Alexandre dit aux femmes : Les gens mangent-ils du pain d’or ? Elles lui dirent : Mais si tout ce que tu voulais, c’était du vrai pain, n’avais-tu pas du pain à manger dans ton propre endroit ? Ce n’est pas pour du pain que tu as entrepris une campagne, peiné et es venu ici. Tu as dû venir pour accroître ta richesse. Quand Alexandre partit et revint dans son pays, il écrivit sur la porte de la ville : Moi, Alexandre de Macédoine, j’étais un sot jusqu’à ce que je vienne au pays africain des femmes, et j’ai appris le bon sens des femmes.
כִּי שָׁקֵיל וְאָתֵי, יָתֵיב אַהָהוּא מַעְיָינָא, קָא אָכֵיל נַהֲמָא. הֲווֹ בִּידֵיהּ גִּלְדָּנֵי דְּמִלְחָא, בַּהֲדֵי דִּמְחַוְּורִי לְהוּ – נְפַל בְּהוּ רֵיחָא. אֲמַר: שְׁמַע מִינַּהּ הַאי עֵינָא מִגַּן עֵדֶן אָתֵי.

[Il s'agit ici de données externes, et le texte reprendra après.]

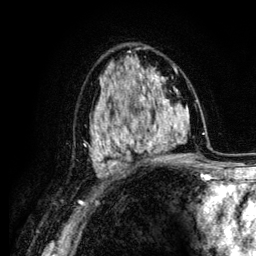
Breast MRI (dynamic contrast-enhanced), one axial slice; position 74 of 134 along the scan axis; cropped to one breast; dynamic contrast-enhanced series, time point 2 of 6 at this slice position (early post-contrast); 3 T; TE 4.2 ms, TR 7.9 ms; 1.2 mm slice thickness; 256 × 256 image matrix, field of view 170 × 170 mm. Female patient.
Outlined on this slice (semi-automatic segmentation, software-assisted and operator-edited):
- enhancing-tissue mask used for the functional tumour volume (all voxels passing the contrast-enhancement thresholds inside the analysis volume; usually the tumour): bounding box (x1, y1, x2, y2) in pixels: (104, 88, 164, 154)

§ Concernant Alexandre, la Guemara raconte : Lorsqu’il se leva et partit en chemin, il s’assit près d’une certaine source et mangeait du pain. Il avait dans les mains du poisson salé [guldenei], et, pendant qu’il les nettoyait de leur excès de sel, un parfum particulièrement agréable s’en dégagea. Alexandre se dit à lui-même : Je peux conclure de cet événement que cette source vient du jardin d’Éden.

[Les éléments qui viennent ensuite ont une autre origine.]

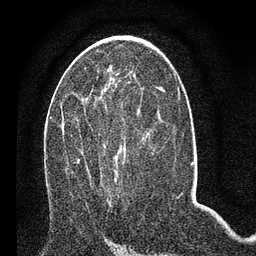
Breast MRI (dynamic contrast-enhanced), one axial slice. Position 36 of 80 along the scan axis. Cropped to one breast. Dynamic contrast-enhanced series, time point 2 of 7 at this slice position (early post-contrast). 3 T. TE 2.2 ms, TR 5.4 ms. 2 mm slice thickness. 256 × 256 image matrix, field of view 150 × 150 mm. Female patient.
Structures marked on this image (semi-automatically segmented with operator editing):
- enhancing-tissue mask used for the functional tumour volume (all voxels passing the contrast-enhancement thresholds inside the analysis volume; usually the tumour): bounding box <77,105,125,196> (left, top, right, bottom; pixels)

אִיכָּא דְּאָמְרִי: שְׁקַל מֵהָנְהוּ מַיָּא, טְרָא בְּאַפֵּיהּ. אִיכָּא דְאָמְרִי: אִידַּלִּי כּוּלֵּיהּ עַד דִּמְטָא לְפִתְחָא דְּגַן עֵדֶן, רְמָא קָלָא: פִּתְחוּ לִי בָּבָא! אֲמַרוּ לֵיהּ ״זֶה הַשַּׁעַר לַה׳ וְגוֹ׳״. אֲמַר לְהוֹן: אֲנָא נָמֵי מַלְכָּא אֲנָא, מִיחְשָׁב חֲשִׁיבְנָא, הַבוּ לִי מִידֵּי. יְהַבוּ לֵיהּ גּוּלְגֻּלְתָּא חֲדָא, אַתְיַיהּ תַּקְלֵיהּ לְכוּלֵּיהּ דַּהֲבָא וְכַסְפָּא דִּידֵיהּ בַּהֲדַיהּ, לָא הֲוָה (מַתְקָלֵיהּ).

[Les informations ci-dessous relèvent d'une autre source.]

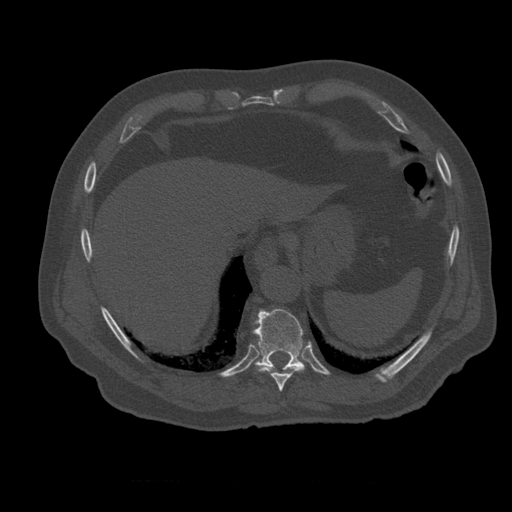
CT including the spine, one axial slice; position 309 of 399 along the scan axis; reconstruction kernel STANDARD; 120 kVp; bone window (W 1800 / L 400 HU); 1.25 mm slice thickness; 512 × 512 image matrix. Patient age 73 years. From the clinical record (not read from this slice): primary cancer: prostate; vertebrae with lytic lesions (as recorded): L2.
Annotated regions visible in this slice (semi-automatically segmented with operator editing):
- T10 vertebra: bounding box [x1, y1, x2, y2] px = [254, 309, 318, 372]
- T12 vertebra: [267, 347, 280, 359]
- T9 vertebra: [256, 363, 305, 392]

Il y a ceux qui disent : Il prit de ces eaux et se lava le visage. Et il y a ceux qui disent : Il monta le long de toute la source jusqu’à ce qu’il atteigne l’entrée du Jardin d’Éden. Il éleva une voix forte, en criant : Ouvrez-moi la porte ! Le gardien du Jardin d’Éden lui dit : « Voici la porte du Seigneur ; les justes y entreront » (Psaumes 118:20). Puisque tu n’es pas juste, tu ne peux pas entrer. Il leur dit : Moi aussi je suis digne, car je suis un roi ; je suis très important. Si je ne suis pas admis, au moins donnez-moi quelque chose de l’intérieur. Ils lui donnèrent un globe oculaire. Il l’apporta et il pesa contre lui tout l’or et l’argent qu’il avait, et pourtant les richesses ne firent pas contrepoids au poids supérieur du globe oculaire.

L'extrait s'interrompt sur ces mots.